To boldly crawl where no one has crawled before

Yes, I'm a trekkie.  I'm also a student of leadership. 

A good friend once asked me how I can get a particular manager to take up a challenge that he wasn't taking on.  Both of us thought that he should.  To us, it was obvious. To him, it was not.  He was basically staring at the opportunity, doing nothing.  At one point, I even privately criticized him to a peer.  I regret that.  I hope to learn from that mistake and never repeat it.

What's going on here, you ask?  Why not get the incompetent people out of the way, so the rest of us can get our jobs done?  Why?  Because there, but for the grace of God, goes I.

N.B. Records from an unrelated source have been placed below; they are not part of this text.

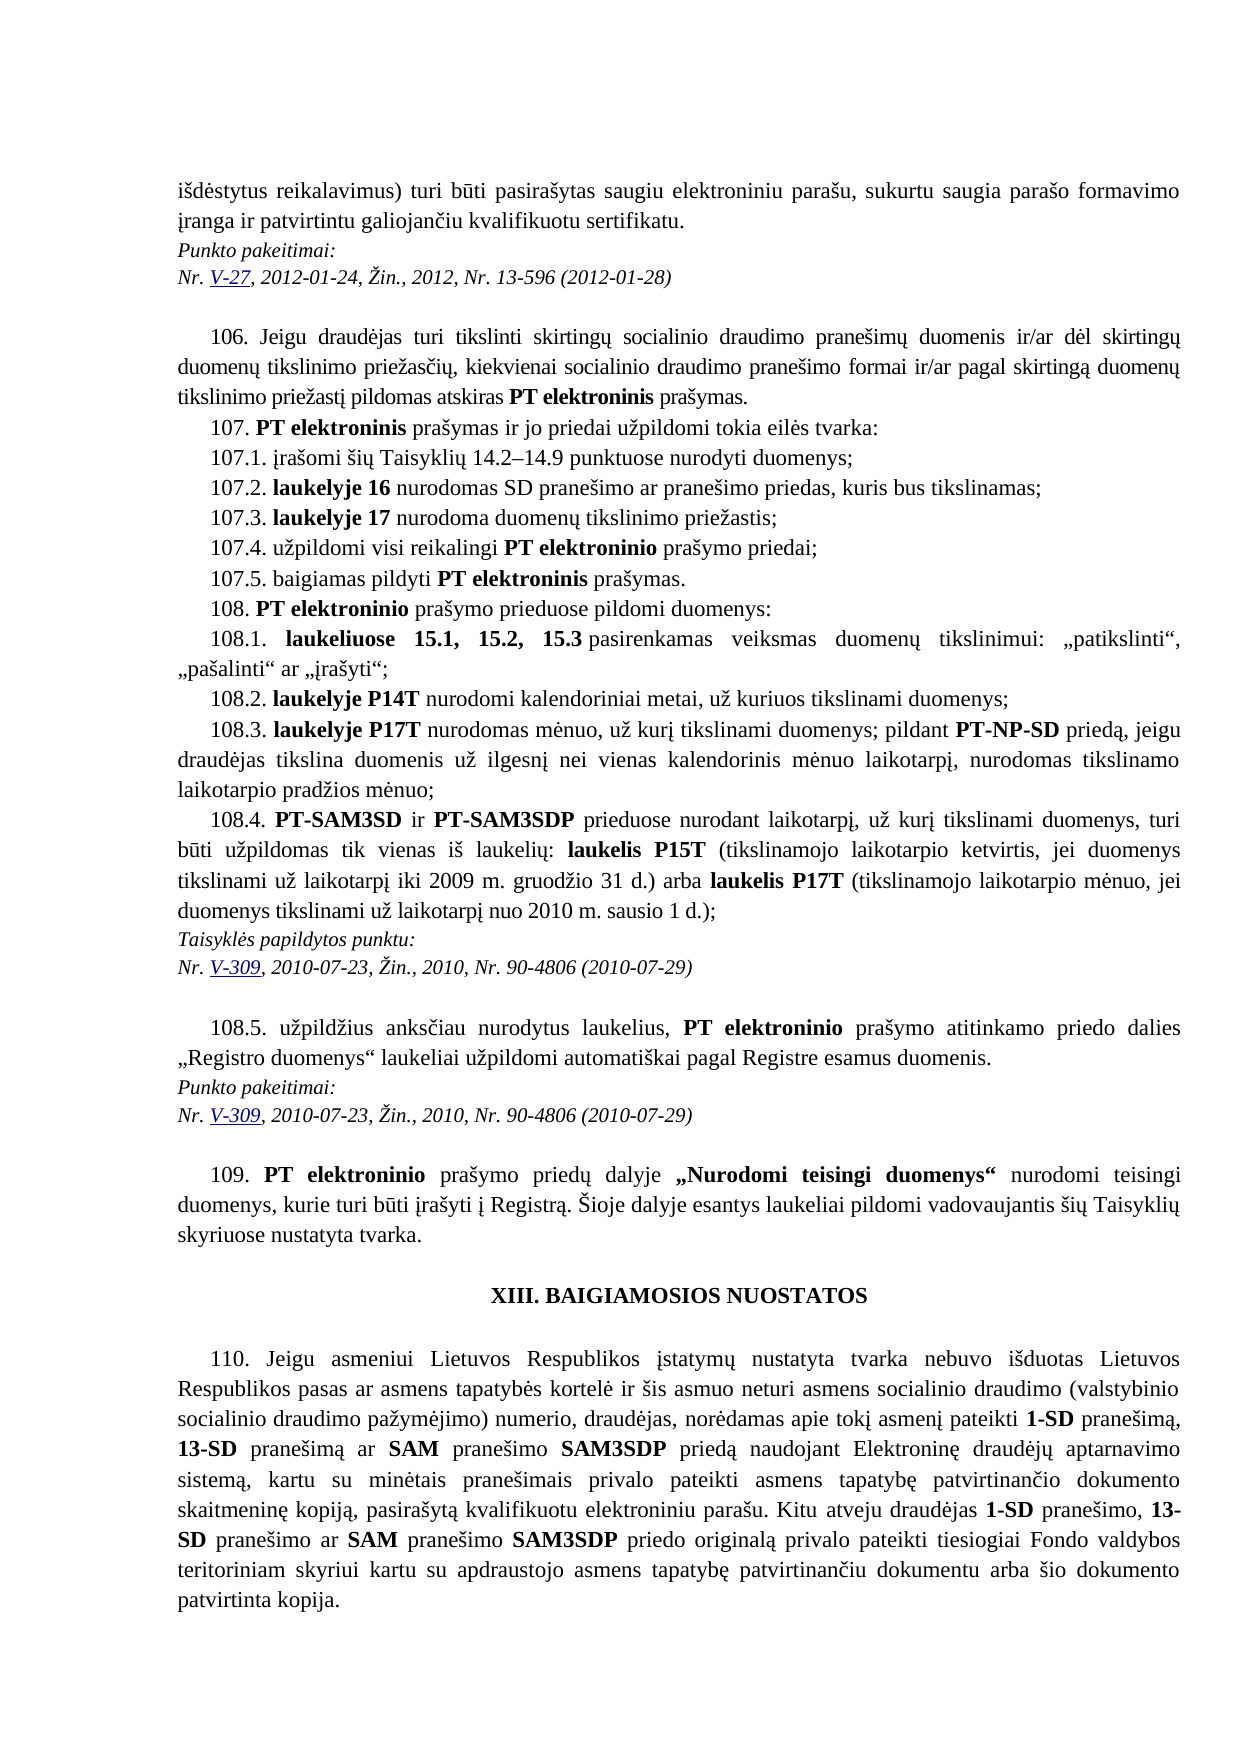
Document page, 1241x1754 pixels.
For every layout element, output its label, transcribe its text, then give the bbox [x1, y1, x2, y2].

text 110. Jeigu asmeniui Lietuvos Respublikos įstatymų nustatyta tvarka nebuvo išduotas Lietuvos Respublikos pasas ar asmens tapatybės kortelė ir šis asmuo neturi asmens socialinio draudimo (valstybinio socialinio draudimo pažymėjimo) numerio, draudėjas, norėdamas apie tokį asmenį pateikti 1-SD pranešimą, 13-SD pranešimą ar SAM pranešimo SAM3SDP priedą naudojant Elektroninę draudėjų aptarnavimo sistemą, kartu su minėtais pranešimais privalo pateikti asmens tapatybę patvirtinančio dokumento skaitmeninę kopiją, pasirašytą kvalifikuotu elektroniniu parašu. Kitu atveju draudėjas 1-SD pranešimo, 13-SD pranešimo ar SAM pranešimo SAM3SDP priedo originalą privalo pateikti tiesiogiai Fondo valdybos teritoriniam skyriui kartu su apdraustojo asmens tapatybę patvirtinančiu dokumentu arba šio dokumento patvirtinta kopija. [177, 1345, 1181, 1613]
text 107. PT elektroninis prašymas ir jo priedai užpildomi tokia eilės tvarka: [177, 414, 1181, 440]
text 108. PT elektroninio prašymo prieduose pildomi duomenys: [177, 595, 1181, 621]
text 107.4. užpildomi visi reikalingi PT elektroninio prašymo priedai; [177, 534, 1181, 561]
text 108.3. laukelyje P17T nurodomas mėnuo, už kurį tikslinami duomenys; pildant PT-NP-SD priedą, jeigu draudėjas tikslina duomenis už ilgesnį nei vienas kalendorinis mėnuo laikotarpį, nurodomas tikslinamo laikotarpio pradžios mėnuo; [177, 716, 1181, 802]
text 108.1. laukeliuose 15.1, 15.2, 15.3 pasirenkamas veiksmas duomenų tikslinimui: „patikslinti“, „pašalinti“ ar „įrašyti“; [177, 625, 1181, 682]
text Punkto pakeitimai: [177, 1075, 1181, 1099]
text 107.2. laukelyje 16 nurodomas SD pranešimo ar pranešimo priedas, kuris bus tikslinamas; [177, 474, 1181, 500]
text Nr. V-27, 2012-01-24, Žin., 2012, Nr. 13-596 (2012-01-28) [177, 265, 1181, 289]
text 107.5. baigiamas pildyti PT elektroninis prašymas. [177, 565, 1181, 591]
text Taisyklės papildytos punktu: [177, 927, 1181, 951]
text 107.3. laukelyje 17 nurodoma duomenų tikslinimo priežastis; [177, 504, 1181, 531]
text Punkto pakeitimai: [177, 238, 1181, 262]
text Nr. V-309, 2010-07-23, Žin., 2010, Nr. 90-4806 (2010-07-29) [177, 955, 1181, 979]
text 108.4. PT-SAM3SD ir PT-SAM3SDP prieduose nurodant laikotarpį, už kurį tikslinami duomenys, turi būti užpildomas tik vienas iš laukelių: laukelis P15T (tikslinamojo laikotarpio ketvirtis, jei duomenys tikslinami už laikotarpį iki 2009 m. gruodžio 31 d.) arba laukelis P17T (tikslinamojo laikotarpio mėnuo, jei duomenys tikslinami už laikotarpį nuo 2010 m. sausio 1 d.); [177, 806, 1181, 923]
text išdėstytus reikalavimus) turi būti pasirašytas saugiu elektroniniu parašu, sukurtu saugia parašo formavimo įranga ir patvirtintu galiojančiu kvalifikuotu sertifikatu. [177, 177, 1181, 234]
text 106. Jeigu draudėjas turi tikslinti skirtingų socialinio draudimo pranešimų duomenis ir/ar dėl skirtingų duomenų tikslinimo priežasčių, kiekvienai socialinio draudimo pranešimo formai ir/ar pagal skirtingą duomenų tikslinimo priežastį pildomas atskiras PT elektroninis prašymas. [177, 323, 1181, 410]
text Nr. V-309, 2010-07-23, Žin., 2010, Nr. 90-4806 (2010-07-29) [177, 1103, 1181, 1127]
text 108.2. laukelyje P14T nurodomi kalendoriniai metai, už kuriuos tikslinami duomenys; [177, 686, 1181, 712]
text 107.1. įrašomi šių Taisyklių 14.2–14.9 punktuose nurodyti duomenys; [177, 444, 1181, 470]
text 108.5. užpildžius anksčiau nurodytus laukelius, PT elektroninio prašymo atitinkamo priedo dalies „Registro duomenys“ laukeliai užpildomi automatiškai pagal Registre esamus duomenis. [177, 1014, 1181, 1071]
text XIII. BAIGIAMOSIOS NUOSTATOS [177, 1282, 1181, 1308]
text 109. PT elektroninio prašymo priedų dalyje „Nurodomi teisingi duomenys“ nurodomi teisingi duomenys, kurie turi būti įrašyti į Registrą. Šioje dalyje esantys laukeliai pildomi vadovaujantis šių Taisyklių skyriuose nustatyta tvarka. [177, 1161, 1181, 1248]
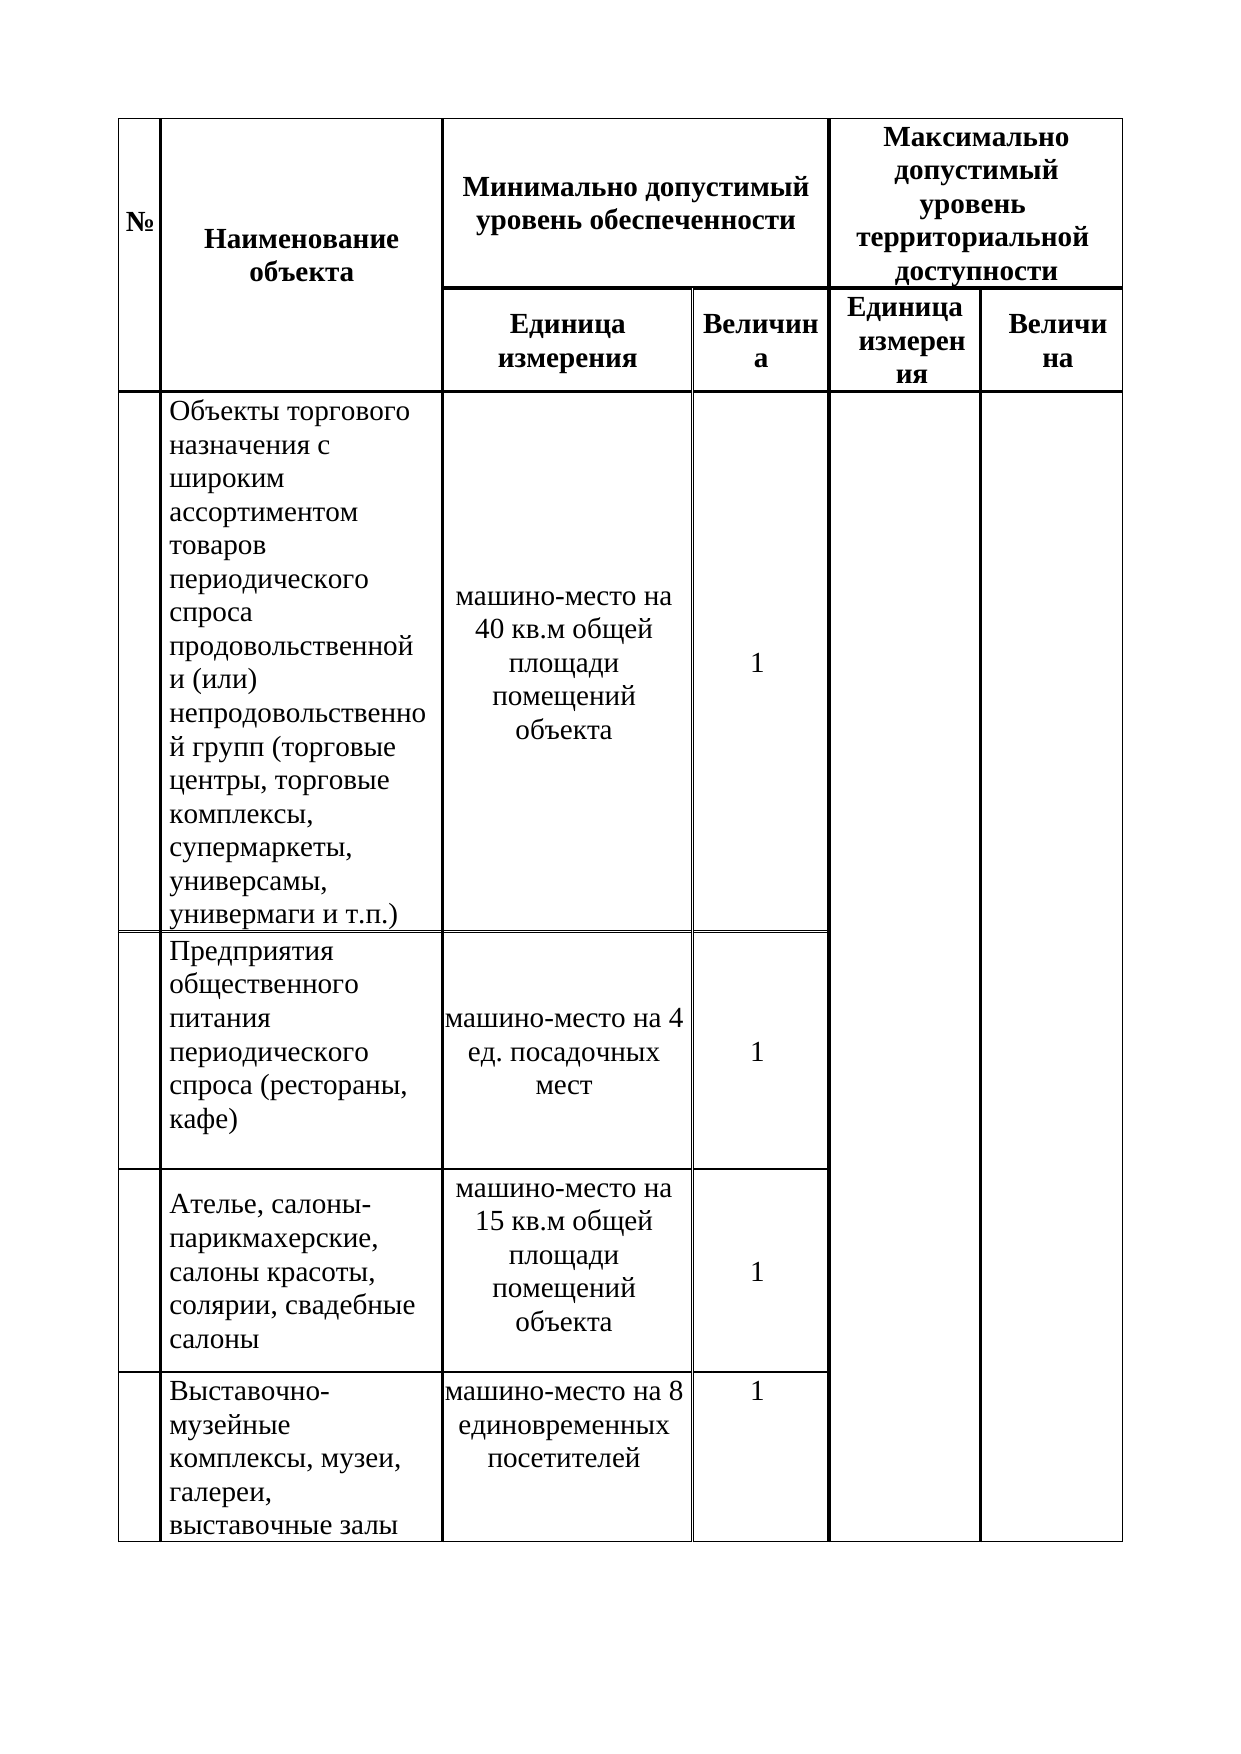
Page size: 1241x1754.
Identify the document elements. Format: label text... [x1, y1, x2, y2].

table_cell машино-место на 40 кв.м общей площади помещений объекта [444, 393, 691, 930]
table_header Минимально допустимый уровень обеспеченности [444, 119, 827, 286]
table_cell 1 [694, 1373, 827, 1541]
table_cell [119, 393, 159, 930]
table_cell [119, 933, 159, 1168]
table_header № [119, 119, 159, 390]
table_cell 1 [694, 1170, 827, 1371]
table_cell машино-место на 4 ед. посадочных мест [444, 933, 691, 1168]
table_cell Единица измерения [831, 290, 979, 390]
table_cell Предприятия общественного питания периодического спроса (рестораны, кафе) [162, 933, 441, 1168]
table_cell Единица измерения [444, 290, 691, 390]
table_cell 1 [694, 933, 827, 1168]
table_cell машино-место на 15 кв.м общей площади помещений объекта [444, 1170, 691, 1371]
table_cell [119, 1373, 159, 1541]
table_cell Величина [694, 290, 827, 390]
table_cell [982, 393, 1122, 1541]
table_cell [119, 1170, 159, 1371]
table_cell Величина [982, 290, 1122, 390]
table_cell Ателье, салоны-парикмахерские, салоны красоты, солярии, свадебные салоны [162, 1170, 441, 1371]
table_cell 1 [694, 393, 827, 930]
table_header Максимально допустимый уровень территориальной доступности [831, 119, 1122, 286]
table_cell Выставочно-музейные комплексы, музеи, галереи, выставочные залы [162, 1373, 441, 1541]
table_cell Объекты торгового назначения с широким ассортиментом товаров периодического спроса продовольственной и (или) непродовольственной групп (торговые центры, торговые комплексы, супермаркеты, универсамы, универмаги и т.п.) [162, 393, 441, 930]
table_header Наименование объекта [162, 119, 441, 390]
table_cell машино-место на 8 единовременных посетителей [444, 1373, 691, 1541]
table_cell [831, 393, 979, 1541]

Every day this happens.  It has happened to you, at some point.  Possibly many times.  You (or someone you know) has been placed into a role where you have no experience.  Complicate this with a sadly common correlary: you have no support to learn the role well.  Sink or Swim.  That's what happened to this manager.  He was a good man in a bad spot. 

Whose responsible?  That person's manager, perhaps.  That person himself?  A little of both, methinks, but no matter how he got in, leadership is the only way out.  You don't have to be that person's manager to lead them.  We all challenge each other, every day.   I could have led him out.  I did not.  Another regret, unfortunately.  Another lesson to learn.

If you place a challenge in front of someone, and it is a challenge that they have not done, and you have not done and no one they know has done, you are asking that person to demonstrate a combination of creativity, leadership, and sheer chutzpah.  A very very very rare combination that is even more rare among techies.   Music, we are good at.  Math, sure.  Leadership and guts?  Pass the pizza.

Even if you are experienced, you can't do another person's job for them.  Not for long, anyway.  So how do you get a person, in an unfamiliar role, to take up a challenge and do the things that you think need to be done to solve for that challenge?

I have one answer.  I'm sure there are others, but the answer I have is this: give them a specific problem to solve... and convince them of the value of solving it... Let it be a problem that leads to other problems, until the student see the end goal: solve all problems of this sort.  Get their head in the game. 

"To boldly go where no one has gone before" is a good "trekkie" motto, but that isn't leadership.  That's blind faith.

Leadership is to ask someone to go one step towards an attainable (short-term) goal they understand, even if it is not a goal they have ever sought before.  As a leader, you give them a reason to go there, criteria for knowing when they are there, and rewards for getting there.

And whatever you do, leave the sharp wit at home.  This stuff is hard enough as it is.